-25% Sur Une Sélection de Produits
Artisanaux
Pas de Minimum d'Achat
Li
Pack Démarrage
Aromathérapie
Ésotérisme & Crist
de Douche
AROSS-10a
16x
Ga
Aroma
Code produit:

________________________

_Task_: All of the entries above need to be printed again exactly.

_Task result_:
-25% Sur Une Sélection de Produits
Artisanaux
Pas de Minimum d'Achat
Li
Pack Démarrage
Aromathérapie
Ésotérisme & Crist
de Douche
AROSS-10a
16x
Ga
Aroma
Code produit:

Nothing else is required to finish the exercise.